When you purchase a solid hydroponic fertilizer you simply buy a mixture of salts which you then need to weight and dissolve in a given volume of water. Since there is actually no water and the salts don’t need to be predissolved in a concentrated solution, the array of salts that can be used are a lot wider and much cheaper costs can be achieved. Added to that is the fact that packing is a lot simpler and much more efficient since the need to bottle solutions is unecessary. In the end you will see that with 2 pounds of solid nutrients you will be able to prepare more than 300 gallons of nutrient solution while you would probably need much more (about 10-30 gallons of concentrated solution) to prepare the same amount using concentrated liquid fertilizers.

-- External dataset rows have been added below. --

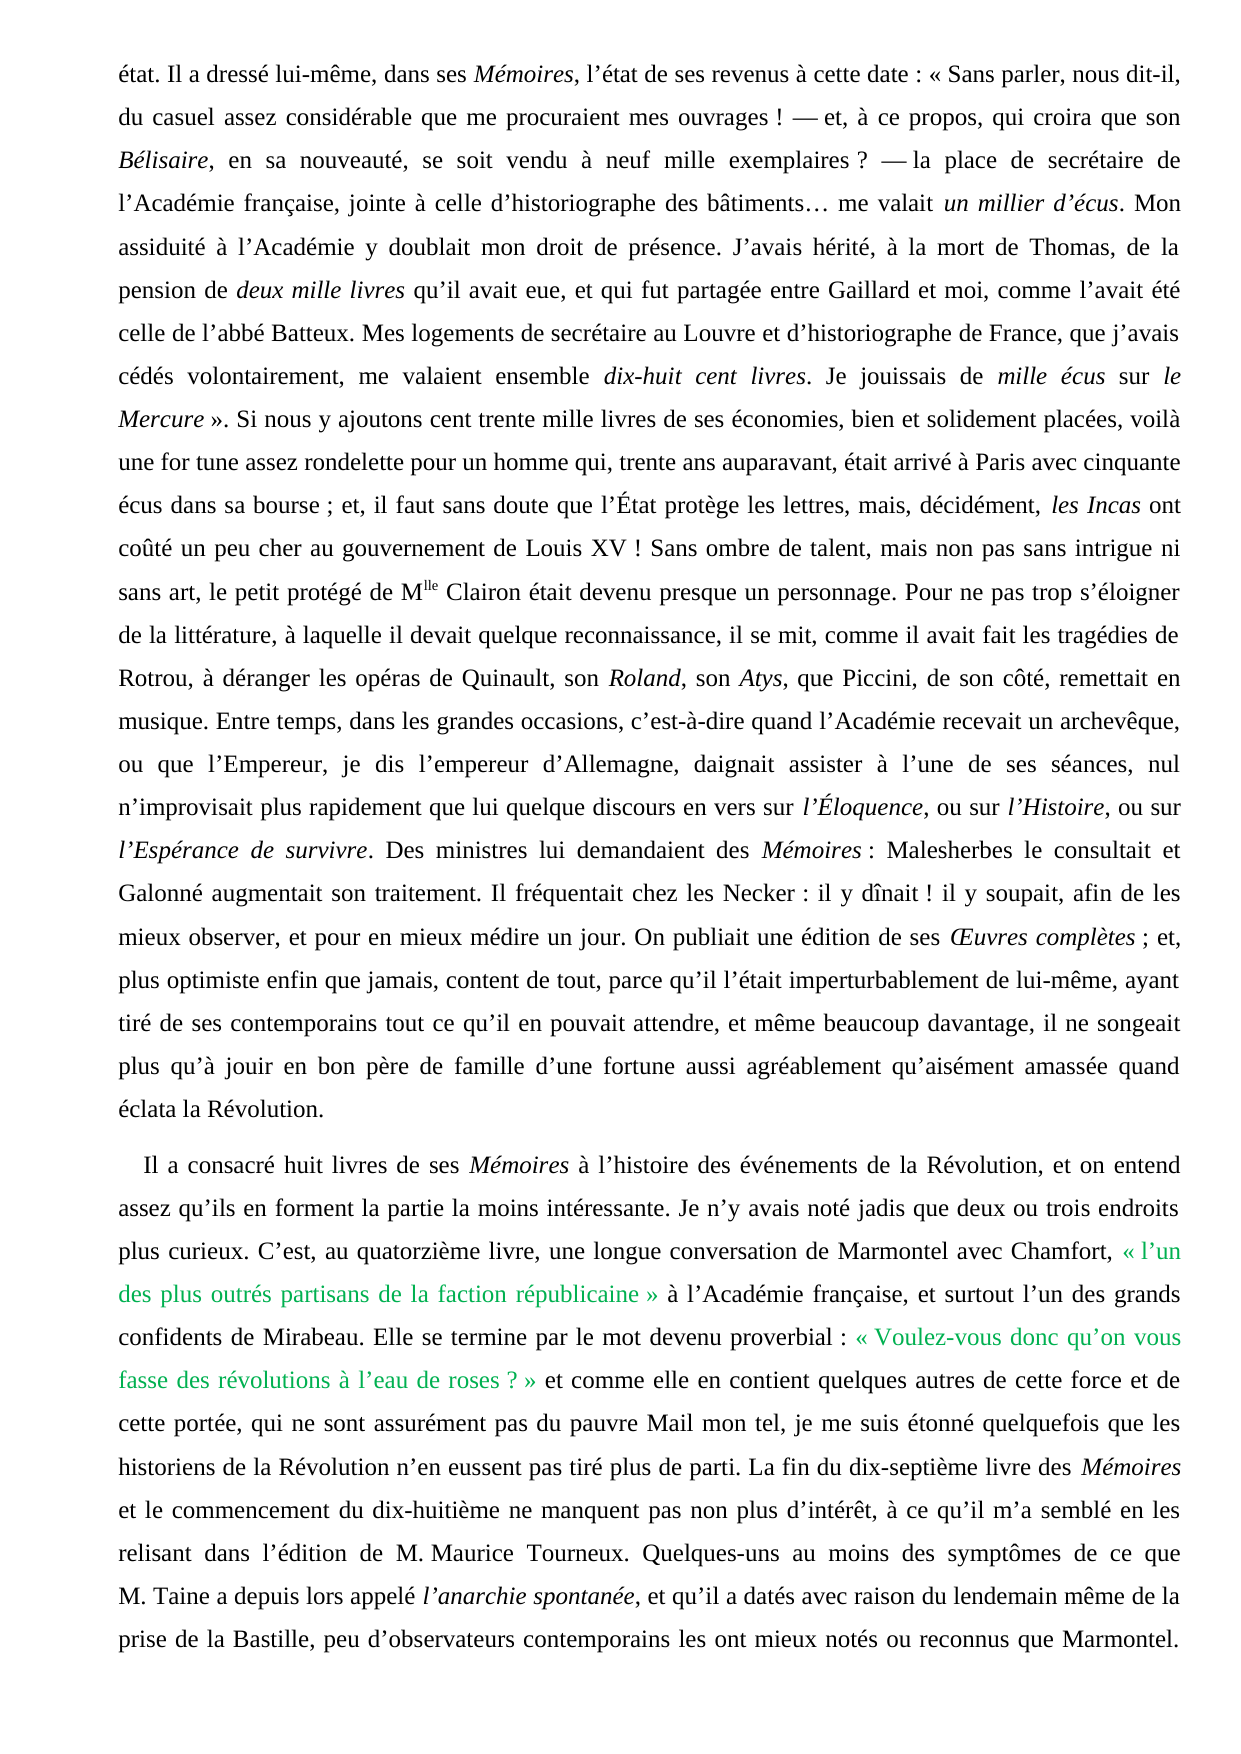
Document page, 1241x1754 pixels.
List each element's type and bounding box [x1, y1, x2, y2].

text [118, 59, 1181, 1123]
text [118, 1150, 1181, 1653]
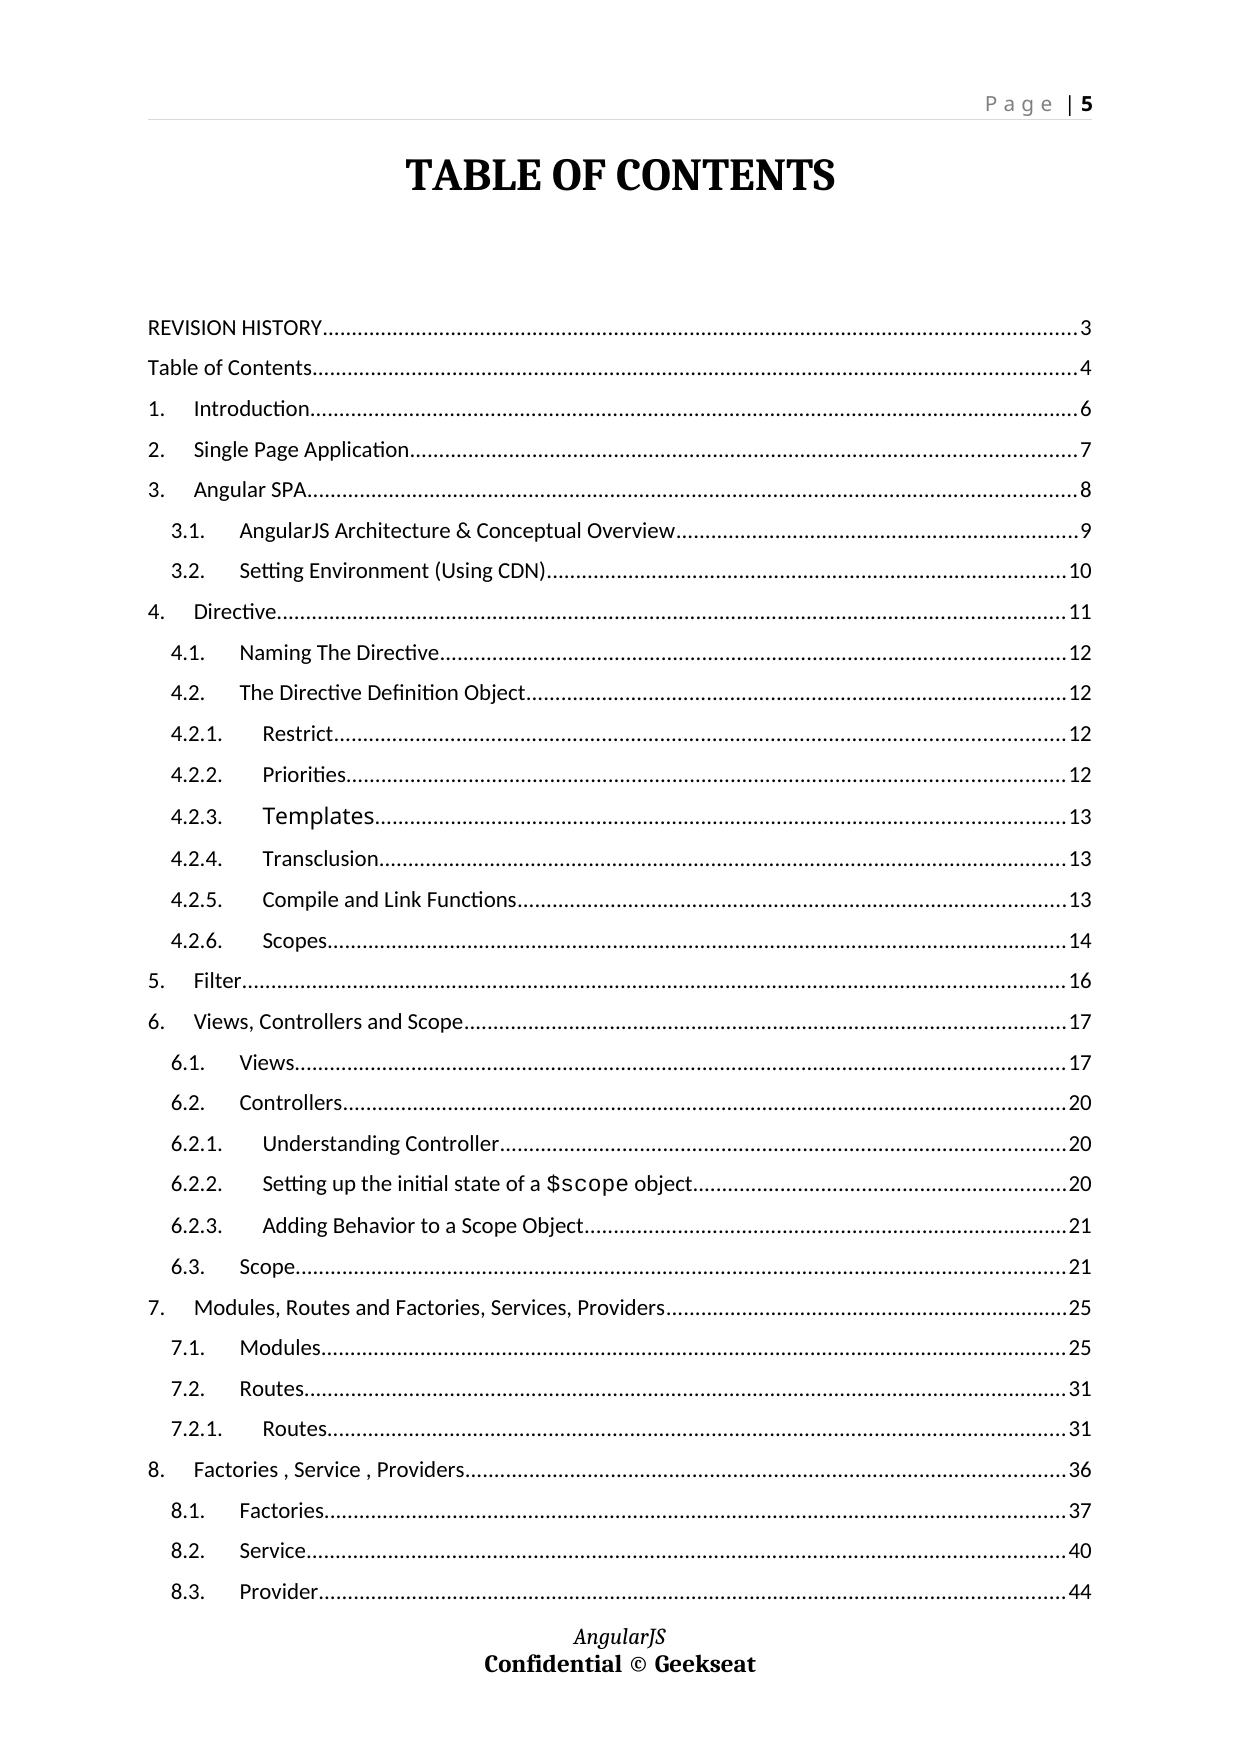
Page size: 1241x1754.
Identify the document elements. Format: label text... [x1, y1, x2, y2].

title Table of Contents [148, 149, 1092, 201]
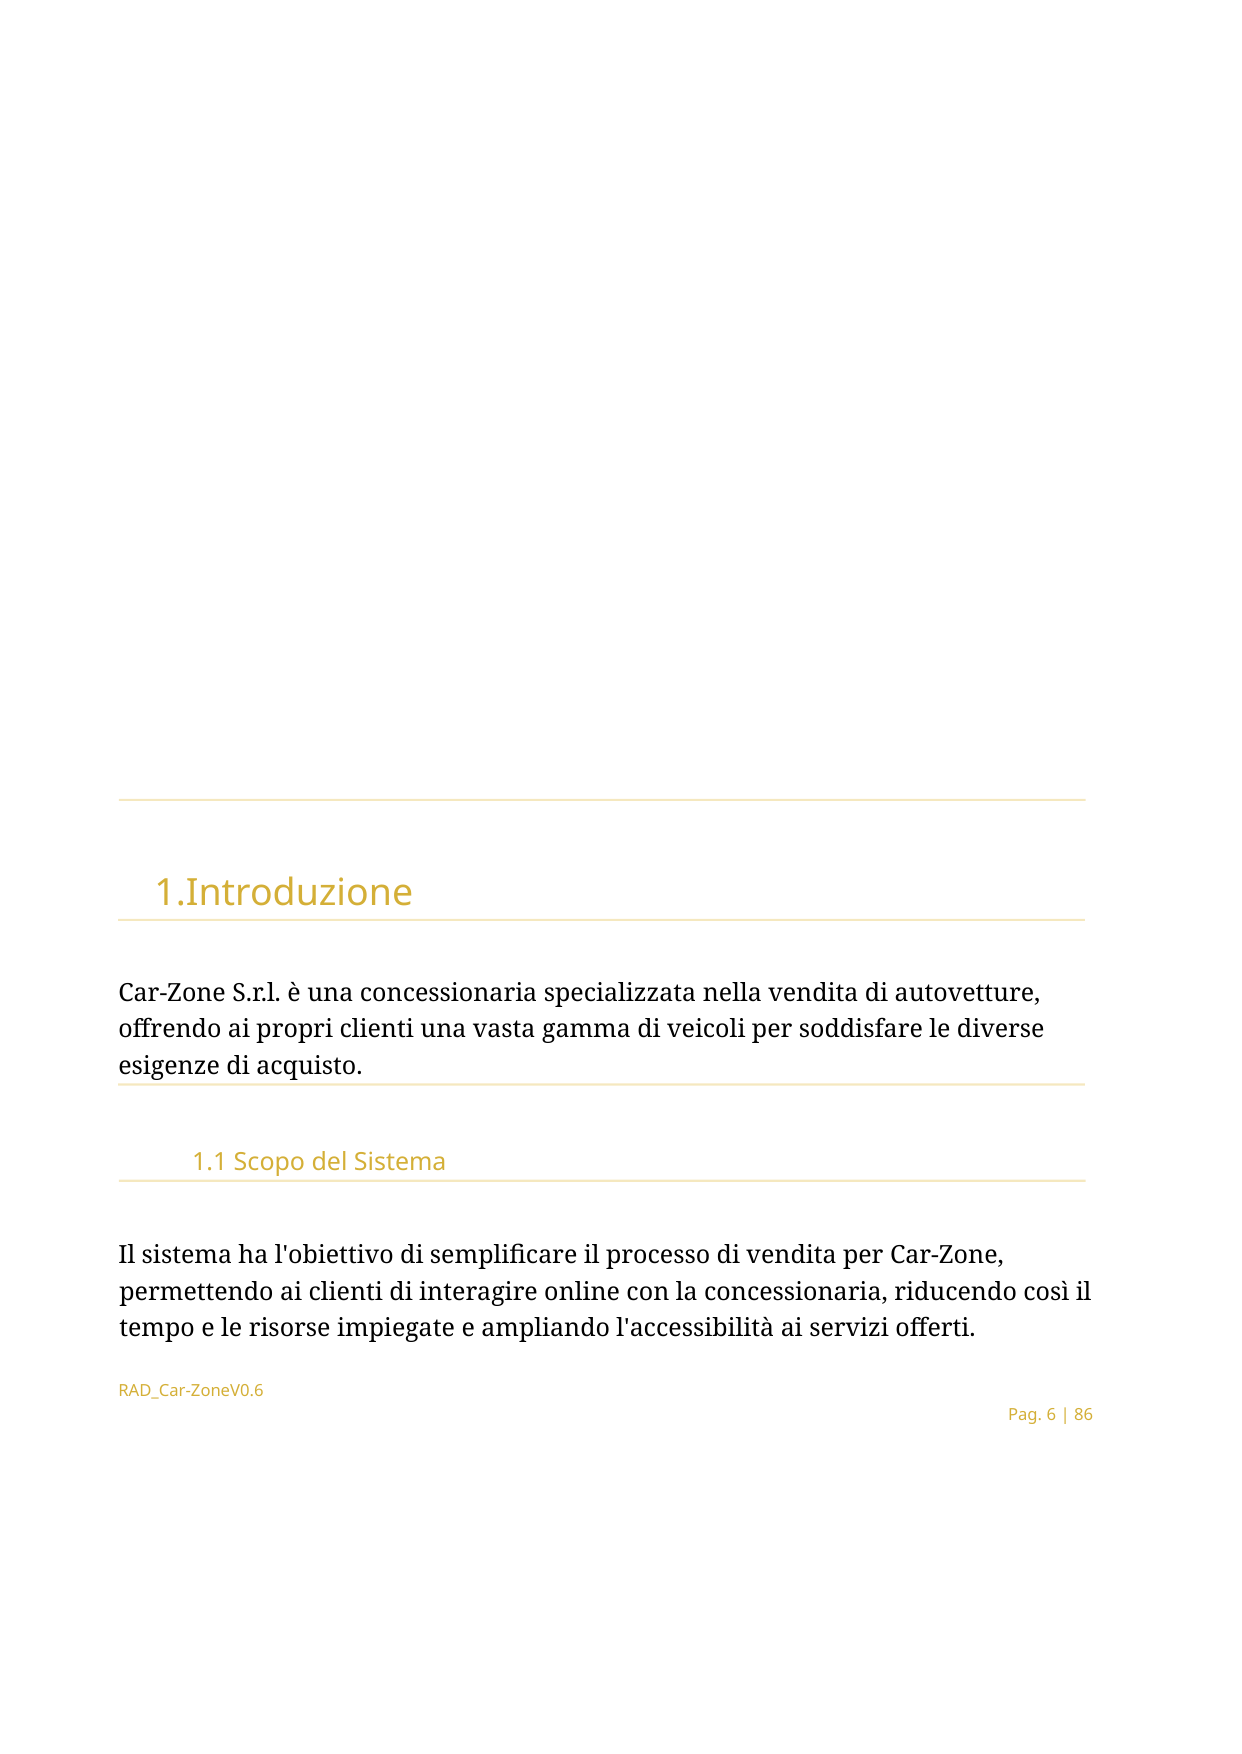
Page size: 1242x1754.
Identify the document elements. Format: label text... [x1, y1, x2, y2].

subtitle 1.1 Scopo del Sistema [155, 1144, 1122, 1178]
text Car-Zone S.r.l. è una concessionaria specializzata nella vendita di autovetture, offrendo ai propri clienti una vasta gamma di veicoli per soddisfare le diverse esigenze di acquisto. [118, 974, 1123, 1118]
subtitle 1.Introduzione [154, 865, 1122, 916]
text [118, 1237, 1123, 1344]
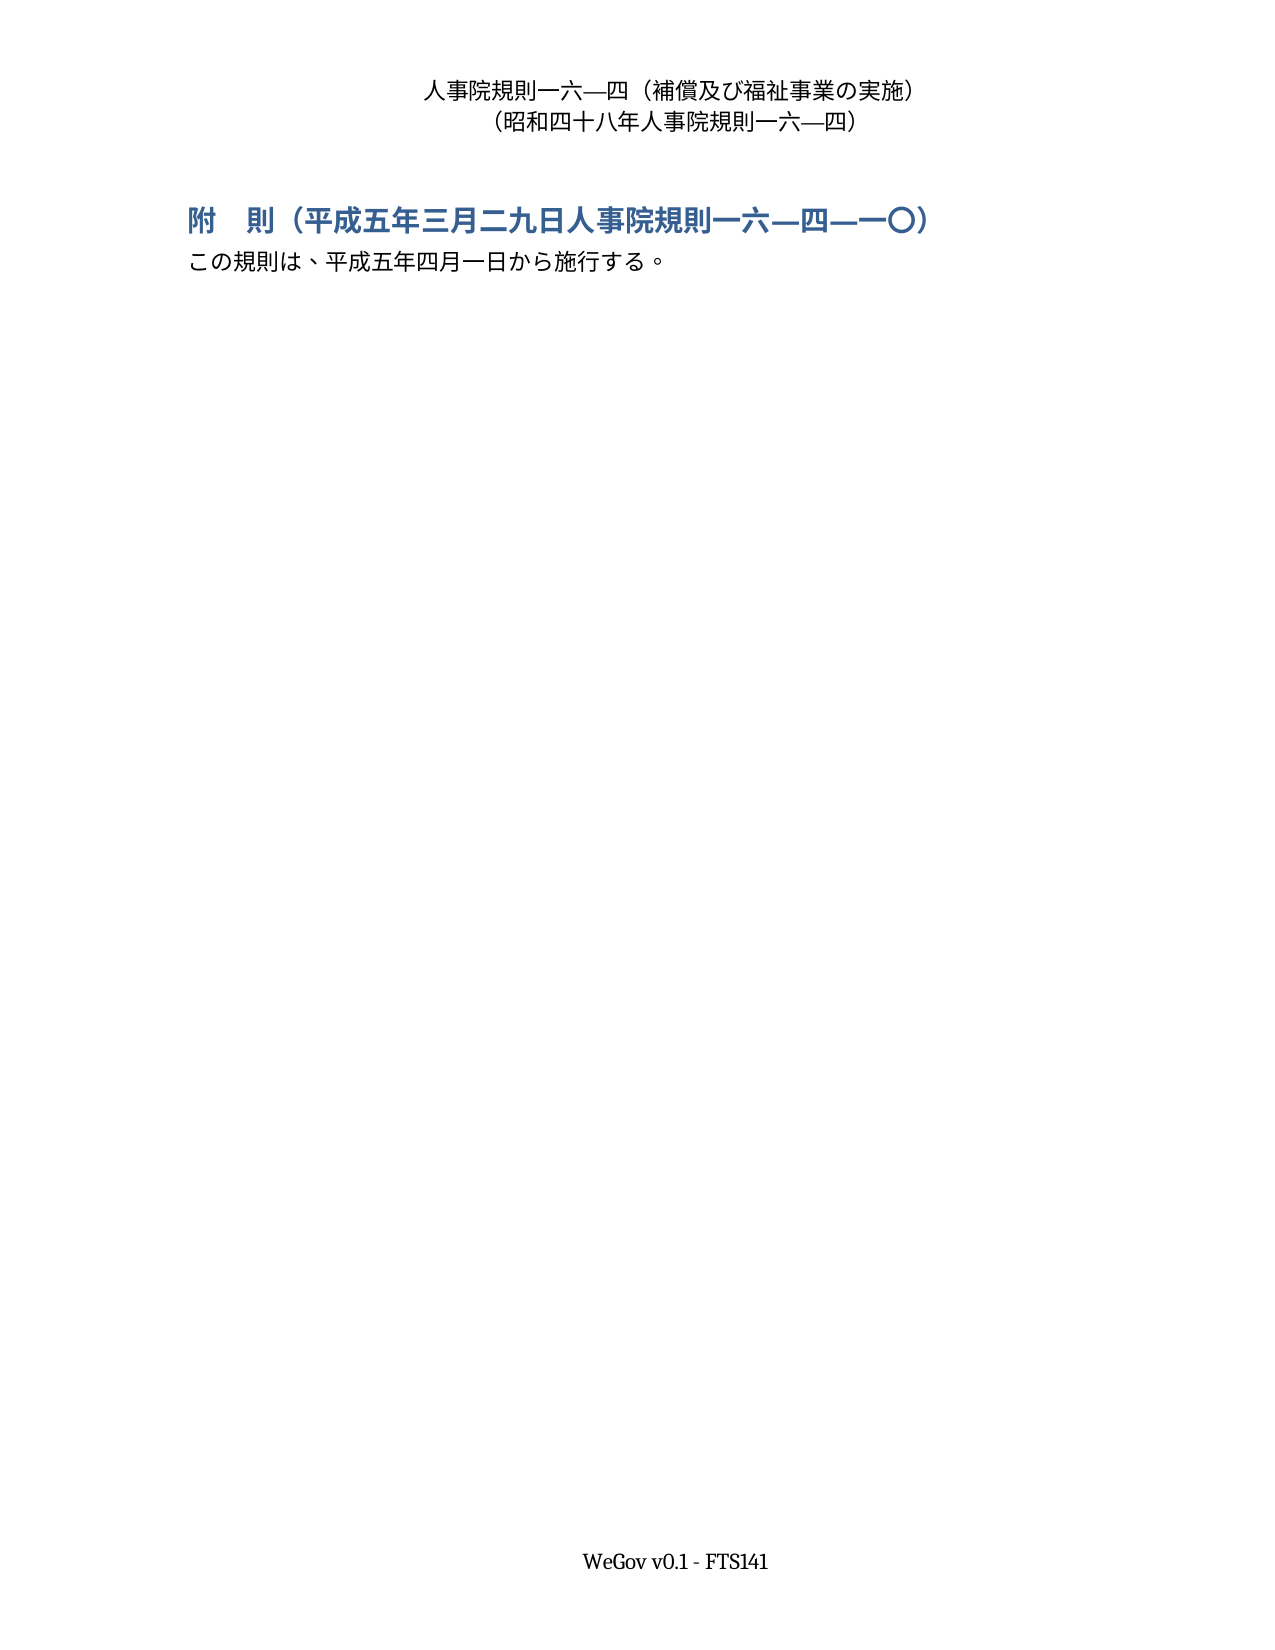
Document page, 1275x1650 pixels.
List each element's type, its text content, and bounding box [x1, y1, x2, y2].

subtitle 附 則（平成五年三月二九日人事院規則一六―四―一〇） [187, 200, 1087, 240]
text この規則は、平成五年四月一日から施行する。 [187, 246, 1087, 277]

You will definitely see that most hydroponic fertilizer companies are simply charging you a lot for liquid fertilizers when you could as easily be buying bulk solid fertilizers at a fraction of the cost. Premixed solid hydroponic fertilizers are also widely available commercially and easily made up with some basic chemistry concepts (more on this on a later article!). So next time you are planning to buy more hydroponic fertilizers think about cost efficiency and look for some solid premixed hydroponic nutrients which are bound to give you as good – or better – results than your previous liquid mix.




The Hoaglands Solution for Hydroponic Cultivation

This hydroponic nutrient solution was developed by Hoagland and Snyder in 1933 and it’s one of the most popular solution compositions for growing plants (in the scientific world at least !). The Hoagland solution provides every nutrient necessary for plant growth being appropriate for the growth of a large variety of plant species. The solution described by Hoagland in 1933 has been modified several times (mainly to add iron chelates and the like, but you can use the salts you normally use for preparing your solutions as long as you append to the concentrations given for each element) but the original concentrations for each element are shown below.

N 210 ppm
K 235 ppm
Ca 200 ppm
P 31 ppm
S 64 ppm
Mg 48 ppm
B 0.5 ppm
Fe 1 to 5 ppm
Mn 0.5 ppm
Zn 0.05 ppm
Cu 0.02 ppm
Mo 0.01 ppm

As you may notice, the Hoaglands solution has a lot of N and K so it is very well suited for the development of large plants like Tomato and Bell Pepper. However, the solution is very good for the growth of plants with lower nutrient demands such as lettuce and aquatic plants with the further dilution of the preparation to 1/4 or 1/5.

Also remember that the amount of iron you use should be in proportion with the amount of phosphate placed inside the solution, when used at higher strength, there exists the possibility of iron precipitation if non adequate chelates are used. If possible, try using DPTA instead of EDTA (which is not so good a chelating agent for hydroponics).